Moms and Spurinna had been let in a back entry to Antony’s house. Led by one of the Seer’s slave contacts to this inner sanctum of Caesar’s co-counsel. They stood behind a gauzy curtain, listening and watching. The woman who’d spoken wasn’t in their field of vision.
“Friends, Romans, countrymen,
lend
me your ears.” Antony burped. “I come to bury Caesar, not to praise him. I promise to return your ears when I am done speaking.” He flopped back onto the bed, nearly falling on one of the four nude women sprawled around him. They immediately reached out, caressing, cooing.
Moms and Spurinna startled when at low voice right behind them. “He’s an utter idiot, but idiots can be useful if correctly coached.”
The same voice who’d corrected him. They both turned.
A slender woman, as tall as Moms, with pale skin and bright red hair flowing over her shoulders, smiled at them. “Do either of you recognize the words the great Antony speaks?”

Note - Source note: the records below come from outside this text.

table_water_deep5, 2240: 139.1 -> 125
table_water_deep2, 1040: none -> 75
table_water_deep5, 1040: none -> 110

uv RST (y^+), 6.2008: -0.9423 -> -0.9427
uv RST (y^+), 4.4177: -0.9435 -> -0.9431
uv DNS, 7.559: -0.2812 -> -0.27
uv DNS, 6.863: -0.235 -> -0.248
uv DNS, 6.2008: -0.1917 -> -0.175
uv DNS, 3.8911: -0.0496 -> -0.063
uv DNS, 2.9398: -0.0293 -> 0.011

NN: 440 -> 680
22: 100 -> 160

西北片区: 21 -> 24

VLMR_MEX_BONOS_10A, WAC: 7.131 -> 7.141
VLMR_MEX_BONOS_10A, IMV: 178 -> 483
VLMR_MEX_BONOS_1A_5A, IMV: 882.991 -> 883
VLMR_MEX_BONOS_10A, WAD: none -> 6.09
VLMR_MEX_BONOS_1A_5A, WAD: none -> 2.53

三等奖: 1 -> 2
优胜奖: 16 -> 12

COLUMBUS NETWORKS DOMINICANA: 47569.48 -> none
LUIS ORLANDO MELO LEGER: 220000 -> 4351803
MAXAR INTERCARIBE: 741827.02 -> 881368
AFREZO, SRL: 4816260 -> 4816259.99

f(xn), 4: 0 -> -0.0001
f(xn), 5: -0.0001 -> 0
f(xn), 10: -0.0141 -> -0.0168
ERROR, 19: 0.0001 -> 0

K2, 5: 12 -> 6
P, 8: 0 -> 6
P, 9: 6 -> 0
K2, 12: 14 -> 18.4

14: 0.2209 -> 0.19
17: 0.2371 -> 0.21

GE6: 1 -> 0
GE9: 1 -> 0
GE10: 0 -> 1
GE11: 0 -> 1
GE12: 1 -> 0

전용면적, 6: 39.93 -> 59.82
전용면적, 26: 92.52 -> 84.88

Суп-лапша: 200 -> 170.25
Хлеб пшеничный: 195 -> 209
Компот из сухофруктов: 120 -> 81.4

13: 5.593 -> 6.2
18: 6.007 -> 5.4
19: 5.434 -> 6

Moms had the dagger she’d taken from Spurinna’s chamber pressed into the soft spot, just under the woman’s ribcage, pointed at her heart just scant inches away. “I do. And that’s why you die.”
“Hasty, hasty, hasty,” the woman said. “We haven’t even been properly introduced. I know of you,” she nodded at Spurinna. “Who calls herself a Seer but is just a spy-master. And you are?” She nodded at Moms.
Moms knew Nada would not be happy she hadn’t already killed the woman, but the damn vagaries of the variables as Dane liked to say, stilled her hand.